Task statement =>
Tally the lines below that contain the word "input", then give the tally alone.

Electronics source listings
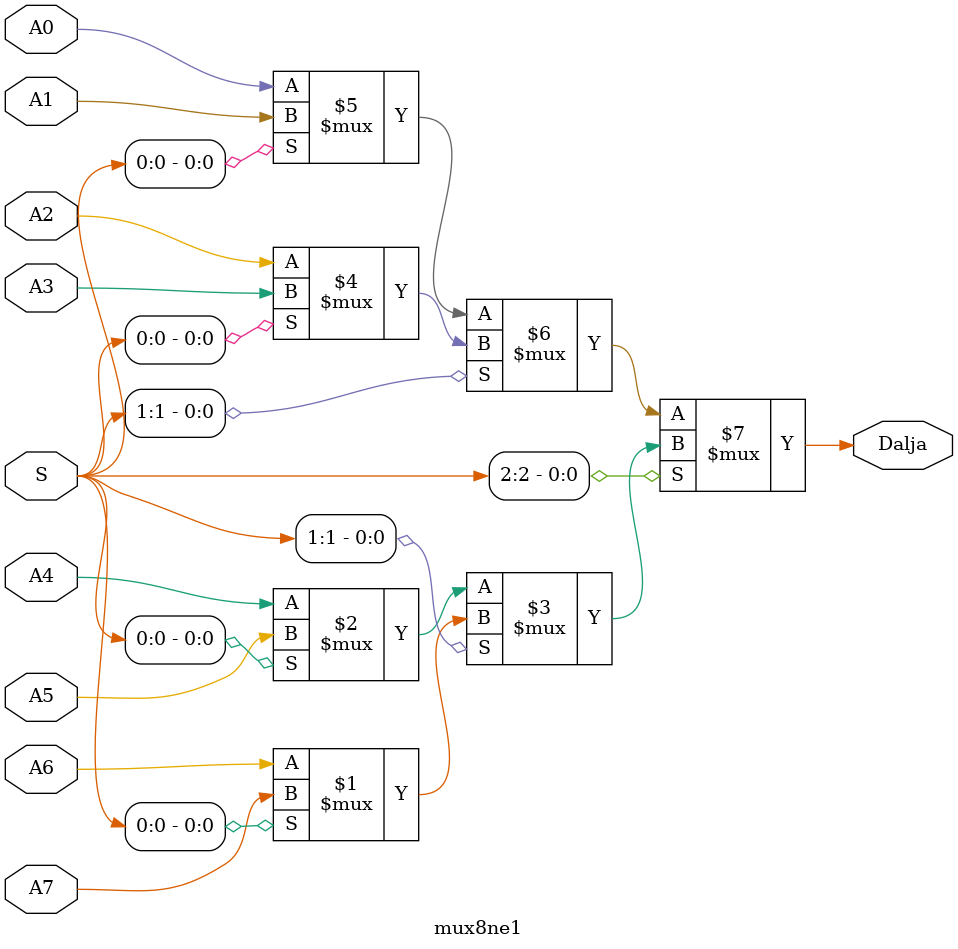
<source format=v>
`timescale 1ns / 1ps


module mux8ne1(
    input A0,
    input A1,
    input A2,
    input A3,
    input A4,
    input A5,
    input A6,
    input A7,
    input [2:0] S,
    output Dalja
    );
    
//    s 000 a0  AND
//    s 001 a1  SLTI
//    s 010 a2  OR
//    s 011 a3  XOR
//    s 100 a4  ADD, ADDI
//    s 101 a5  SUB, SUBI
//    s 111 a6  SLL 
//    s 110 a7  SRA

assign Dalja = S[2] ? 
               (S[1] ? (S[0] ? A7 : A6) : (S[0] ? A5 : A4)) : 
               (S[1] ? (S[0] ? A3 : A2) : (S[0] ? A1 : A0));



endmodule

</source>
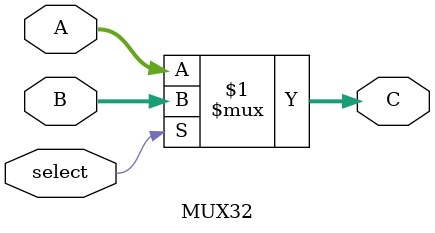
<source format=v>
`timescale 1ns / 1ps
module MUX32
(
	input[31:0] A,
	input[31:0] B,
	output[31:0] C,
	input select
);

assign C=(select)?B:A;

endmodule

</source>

Solution =>
12